Khmer Rouge leaders, Kiernan added, “used a claim that the violence was beyond their control and spontaneous and grass roots. There was some of that at first, but the killing escalated the more the regime established control. In the last year of their regime . . . the killing was at its highest level. By that time, there was very little spontaneous activity of any kind.”
Mr. Ieng was born Kim Trang in Chau Thanh, in southern Vietnam, on Oct. 24, 1925, to a Cambodian father and a Chinese mother.
Mr. Ieng’s relationship with Pol Pot began when they were students at a French school in Phnom Penh. They subsequently received government scholarships to study in France, where in the early 1950s they fell in with student radicals and embraced a violent communist ideology.

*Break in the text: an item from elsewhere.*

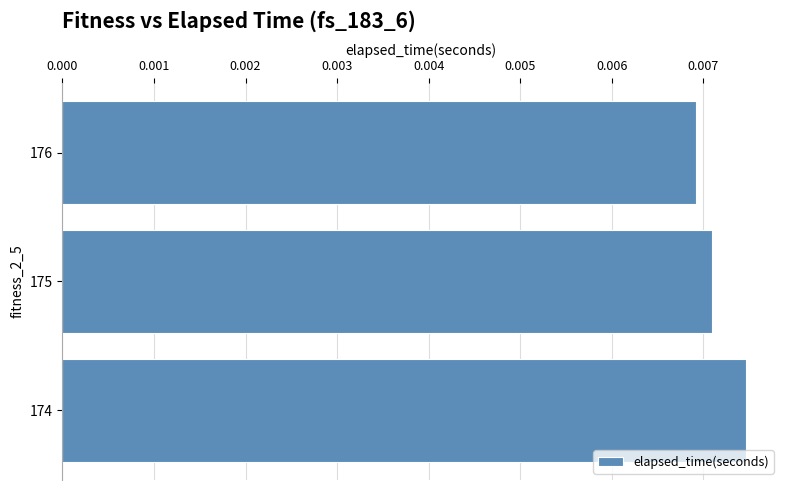

How many values are between 0 and 1?

3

Mr. Ieng took the revolutionary name of “Comrade Van” and changed his name to Ieng Sary after moving to Cambodia in 1957. At first he worked as a high school history and geography teacher in Phnom Penh, but his involvement in what became the Khmer Rouge soon became the focus of his life. Amid a brutal crackdown on communism by King Sihanouk, Mr. Ieng moved to northeastern Cambodia to live as a revolutionary deep in the jungle for seven years.
By the early 1970s, amid the deepening Vietnam War next door, the monarch was living in exile after being overthrown by Lon Nol. The king then forged an unofficial alliance with the Khmer Rouge, and Mr. Ieng was named special envoy to the royal government.
In 1951, Mr. Ieng married Khieu Thirith, whose sister was the first wife of Pol Pot. Khieu, who served as the Khmer Rouge’s social affairs minister, was a defendant in the genocide proceedings until being declared unfit to stand trial in September because of dementia.
Olsen, the spokesman for the tribunal, lamented of Khieu’s husband: “We are disappointed that we could not complete the proceeding against Ieng Sary.”